(Input begins)
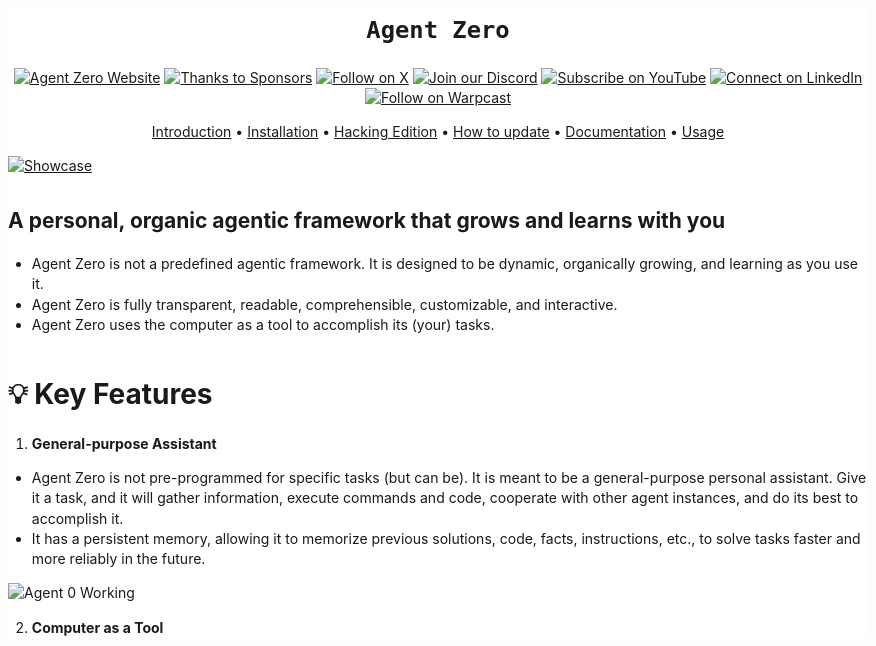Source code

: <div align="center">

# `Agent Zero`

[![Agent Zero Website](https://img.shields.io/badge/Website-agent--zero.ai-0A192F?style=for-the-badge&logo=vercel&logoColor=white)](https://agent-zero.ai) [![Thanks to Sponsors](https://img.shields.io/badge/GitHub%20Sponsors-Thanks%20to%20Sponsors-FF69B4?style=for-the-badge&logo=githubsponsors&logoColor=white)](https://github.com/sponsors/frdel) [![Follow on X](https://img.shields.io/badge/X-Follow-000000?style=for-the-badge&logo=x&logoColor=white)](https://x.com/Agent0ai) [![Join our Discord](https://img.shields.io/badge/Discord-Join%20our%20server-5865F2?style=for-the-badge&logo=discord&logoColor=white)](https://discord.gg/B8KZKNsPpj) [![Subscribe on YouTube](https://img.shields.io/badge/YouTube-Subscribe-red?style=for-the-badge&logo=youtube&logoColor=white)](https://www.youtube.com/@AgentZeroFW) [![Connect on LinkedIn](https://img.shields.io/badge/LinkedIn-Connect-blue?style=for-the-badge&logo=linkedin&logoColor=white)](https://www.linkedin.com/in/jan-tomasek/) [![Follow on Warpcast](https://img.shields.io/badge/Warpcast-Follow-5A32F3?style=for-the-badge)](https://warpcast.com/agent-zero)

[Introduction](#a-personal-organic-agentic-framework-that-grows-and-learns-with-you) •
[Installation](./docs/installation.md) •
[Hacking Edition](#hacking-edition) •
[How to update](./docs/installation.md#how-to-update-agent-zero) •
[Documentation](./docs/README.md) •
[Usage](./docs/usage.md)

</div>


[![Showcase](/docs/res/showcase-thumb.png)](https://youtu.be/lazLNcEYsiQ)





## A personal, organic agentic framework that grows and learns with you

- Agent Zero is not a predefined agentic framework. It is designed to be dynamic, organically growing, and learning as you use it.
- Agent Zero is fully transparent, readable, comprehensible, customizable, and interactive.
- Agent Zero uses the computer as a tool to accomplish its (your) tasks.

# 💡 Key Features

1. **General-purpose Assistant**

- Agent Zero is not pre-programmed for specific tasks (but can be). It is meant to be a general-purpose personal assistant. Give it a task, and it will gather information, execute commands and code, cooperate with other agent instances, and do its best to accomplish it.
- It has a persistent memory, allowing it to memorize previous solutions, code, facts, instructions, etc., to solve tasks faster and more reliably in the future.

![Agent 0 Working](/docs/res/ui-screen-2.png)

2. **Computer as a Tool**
(Input ends)
Assignment: Take each line above that holds the string "https" and copy it.

Task output:
[![Agent Zero Website](https://img.shields.io/badge/Website-agent--zero.ai-0A192F?style=for-the-badge&logo=vercel&logoColor=white)](https://agent-zero.ai) [![Thanks to Sponsors](https://img.shields.io/badge/GitHub%20Sponsors-Thanks%20to%20Sponsors-FF69B4?style=for-the-badge&logo=githubsponsors&logoColor=white)](https://github.com/sponsors/frdel) [![Follow on X](https://img.shields.io/badge/X-Follow-000000?style=for-the-badge&logo=x&logoColor=white)](https://x.com/Agent0ai) [![Join our Discord](https://img.shields.io/badge/Discord-Join%20our%20server-5865F2?style=for-the-badge&logo=discord&logoColor=white)](https://discord.gg/B8KZKNsPpj) [![Subscribe on YouTube](https://img.shields.io/badge/YouTube-Subscribe-red?style=for-the-badge&logo=youtube&logoColor=white)](https://www.youtube.com/@AgentZeroFW) [![Connect on LinkedIn](https://img.shields.io/badge/LinkedIn-Connect-blue?style=for-the-badge&logo=linkedin&logoColor=white)](https://www.linkedin.com/in/jan-tomasek/) [![Follow on Warpcast](https://img.shields.io/badge/Warpcast-Follow-5A32F3?style=for-the-badge)](https://warpcast.com/agent-zero)
[![Showcase](/docs/res/showcase-thumb.png)](https://youtu.be/lazLNcEYsiQ)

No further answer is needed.